## Given problem
Give the records as a JSON list of strings with one string per line, leaving out blank lines and the pictures. Start at the line containing "family: Pentatomidae" and go on through the end of the records.

[Data records]

---------------

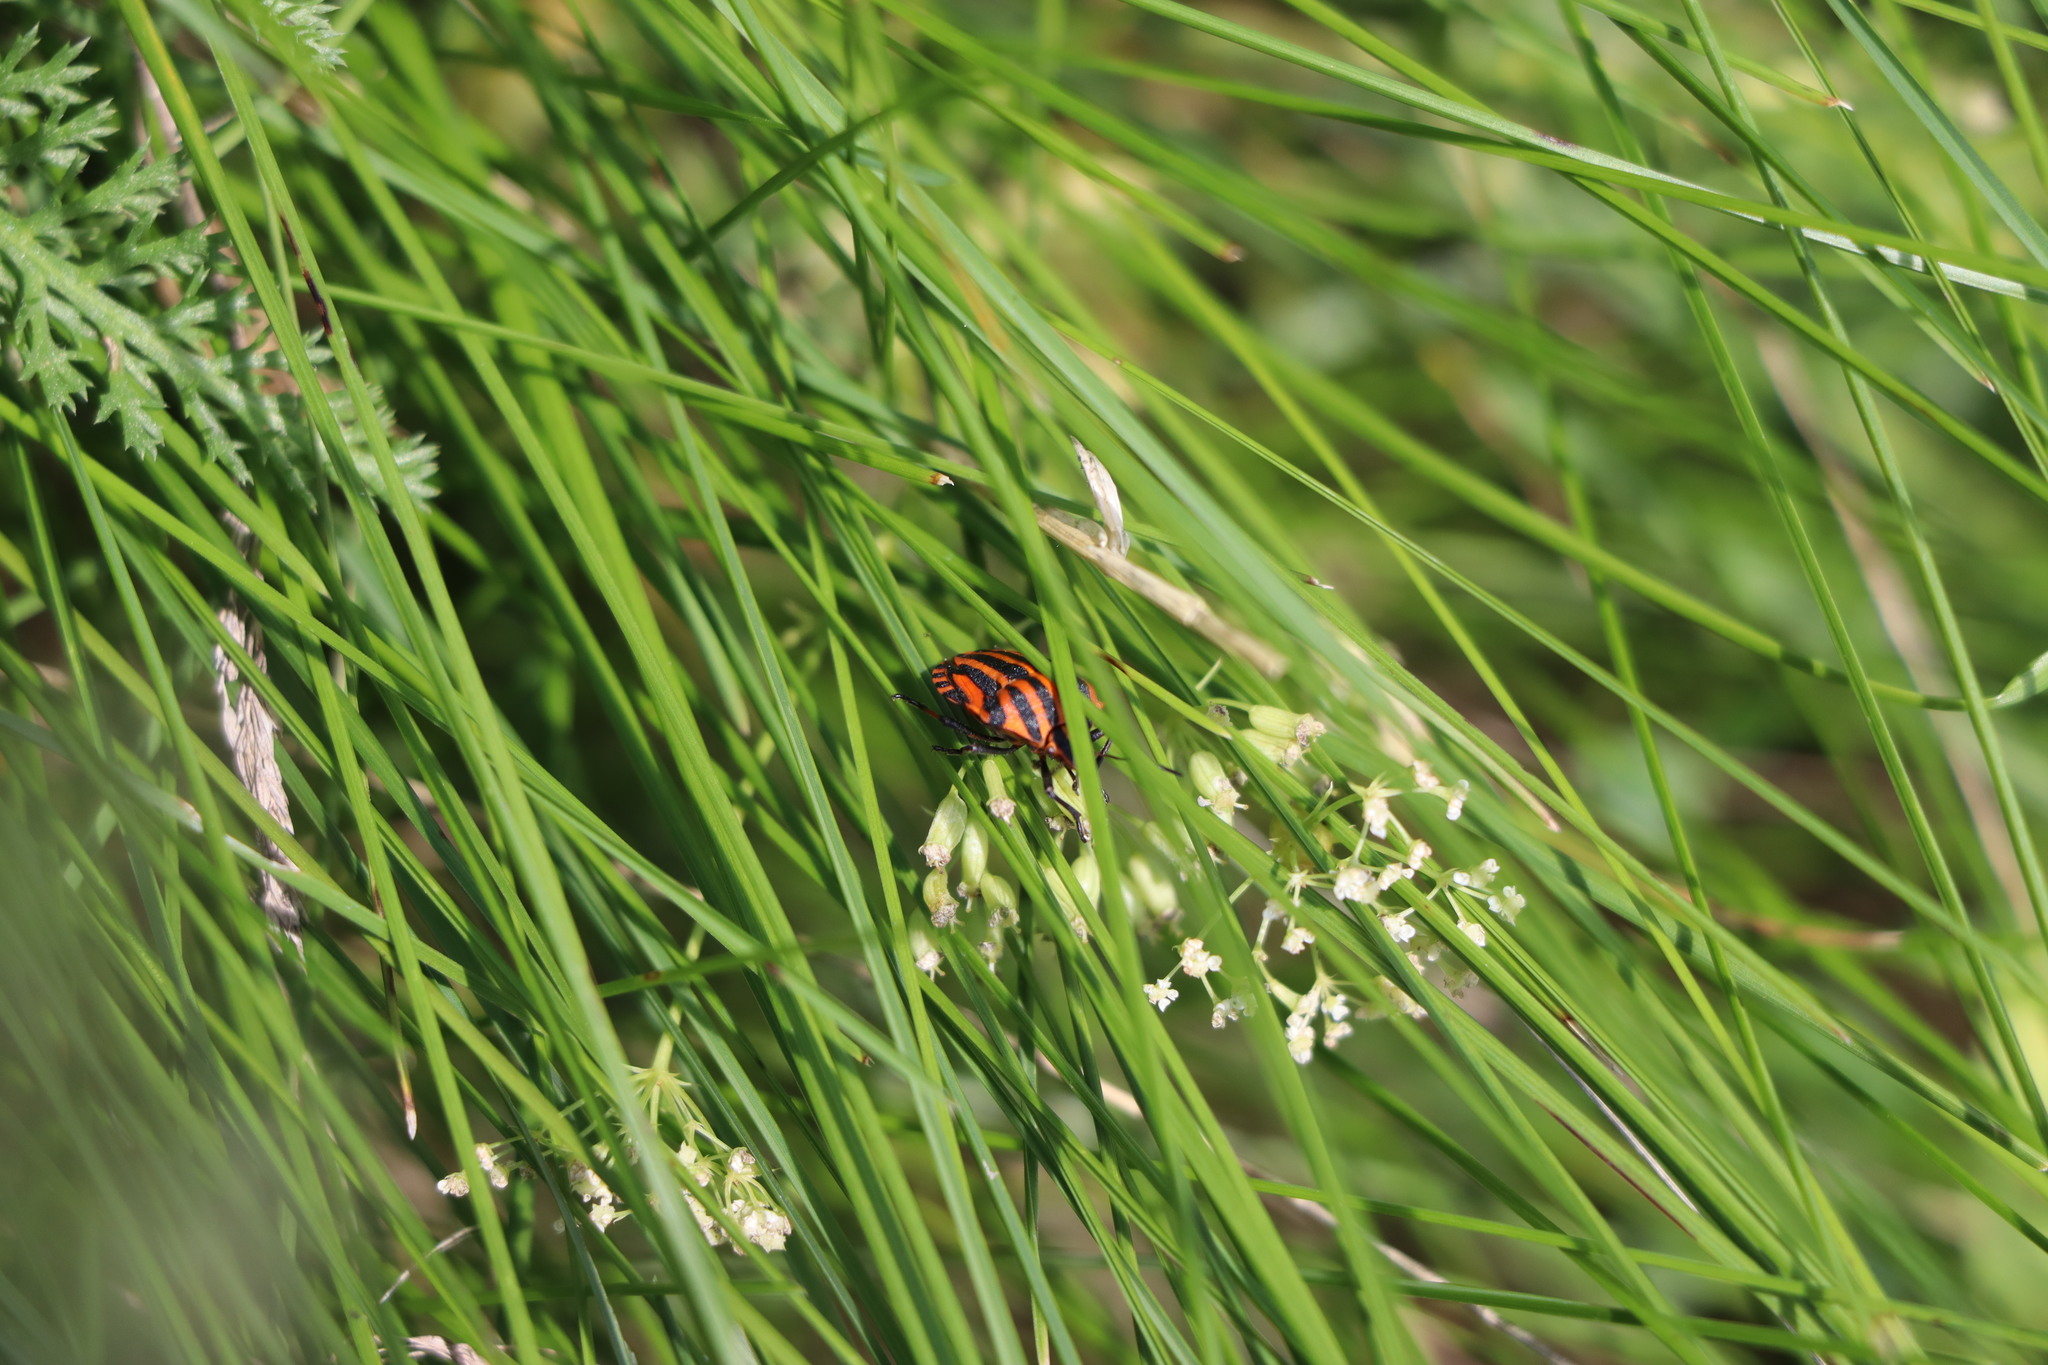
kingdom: Animalia
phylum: Arthropoda
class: Insecta
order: Hemiptera
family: Pentatomidae
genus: Graphosoma
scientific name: Graphosoma italicum
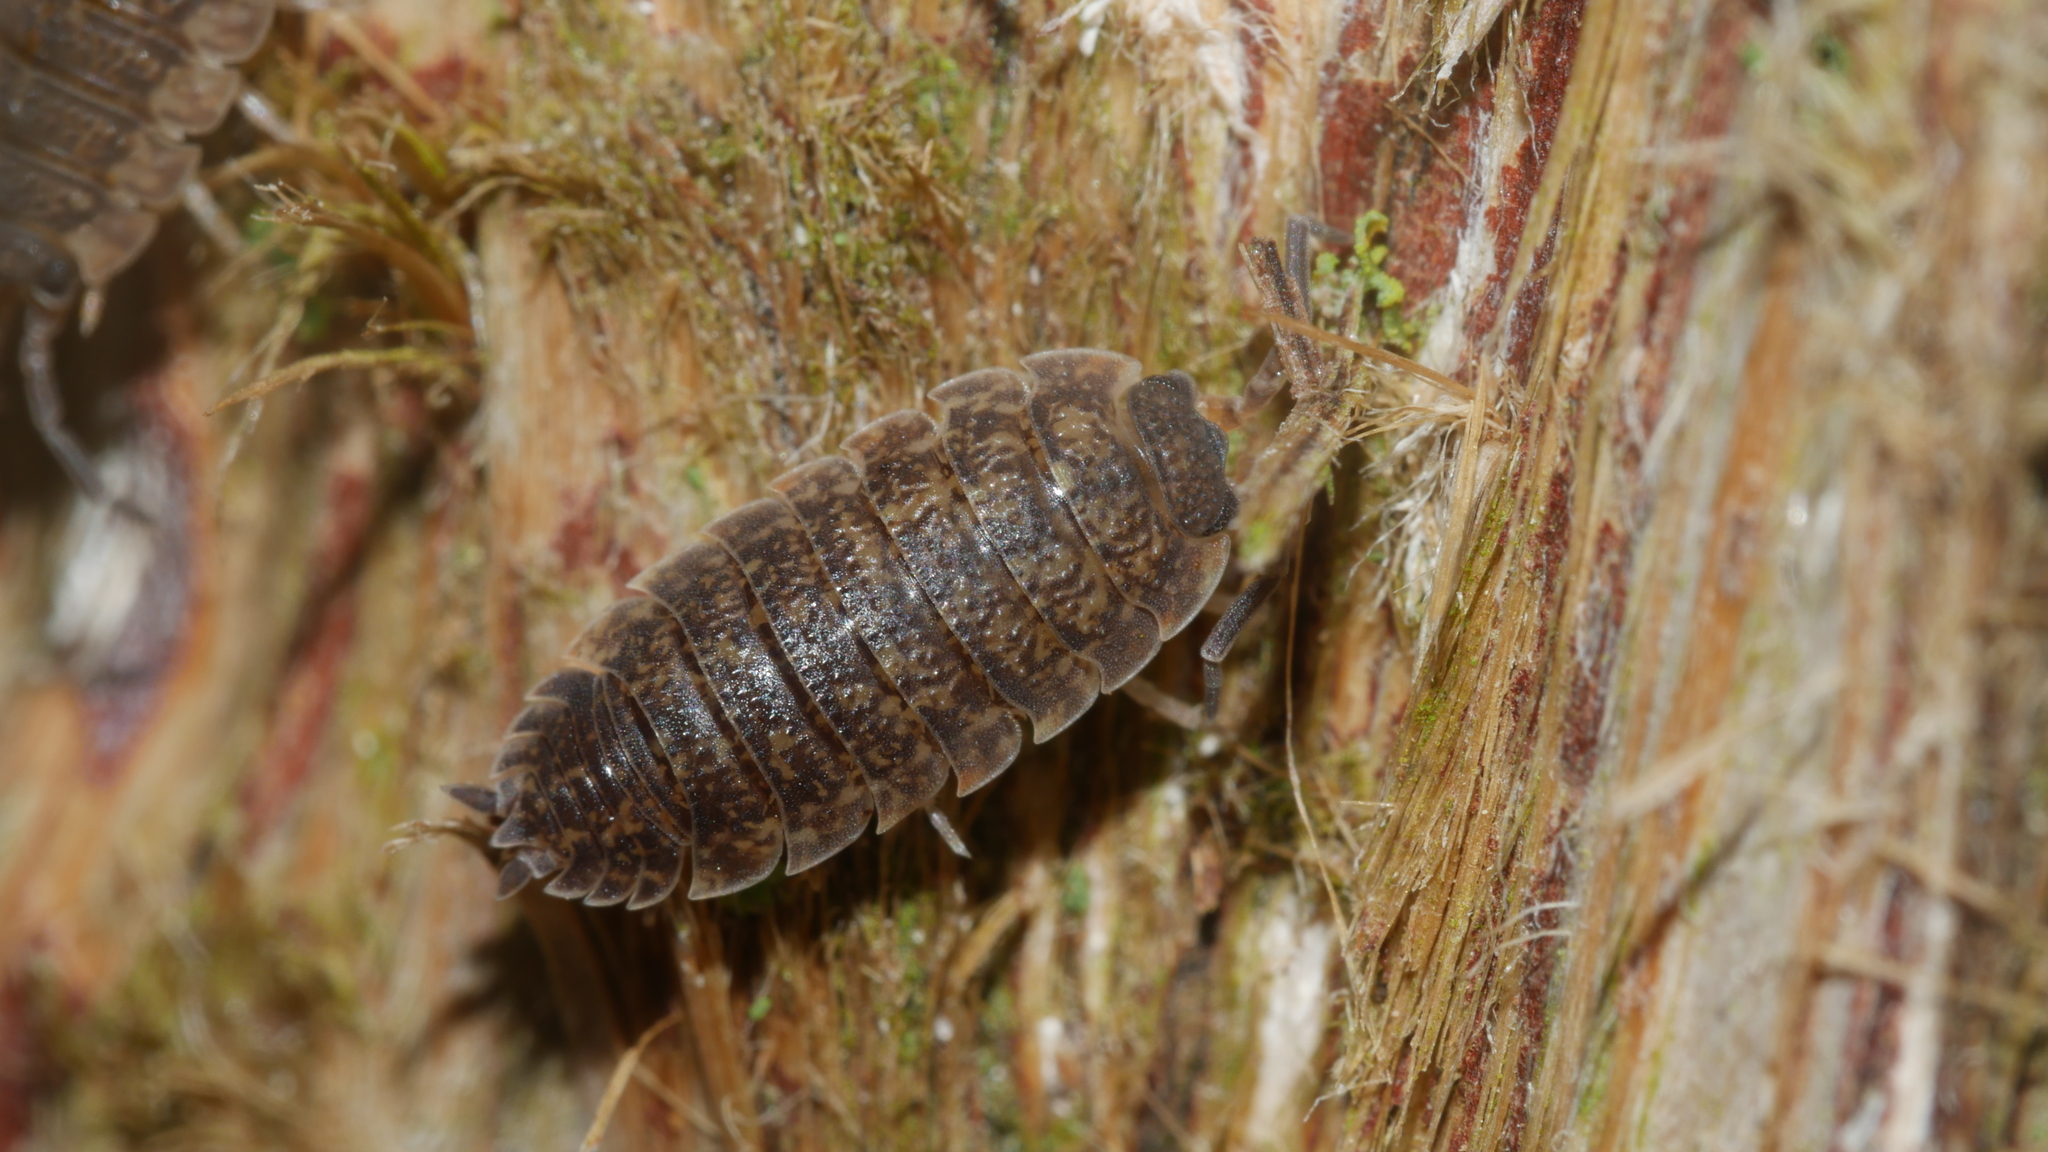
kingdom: Animalia
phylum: Arthropoda
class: Malacostraca
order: Isopoda
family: Porcellionidae
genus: Porcellio
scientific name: Porcellio scaber
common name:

---------------

## Response to the task
[
  "family: Pentatomidae",
  "genus: Graphosoma",
  "scientific name: Graphosoma italicum",
  "kingdom: Animalia",
  "phylum: Arthropoda",
  "class: Malacostraca",
  "order: Isopoda",
  "family: Porcellionidae",
  "genus: Porcellio",
  "scientific name: Porcellio scaber",
  "common name:"
]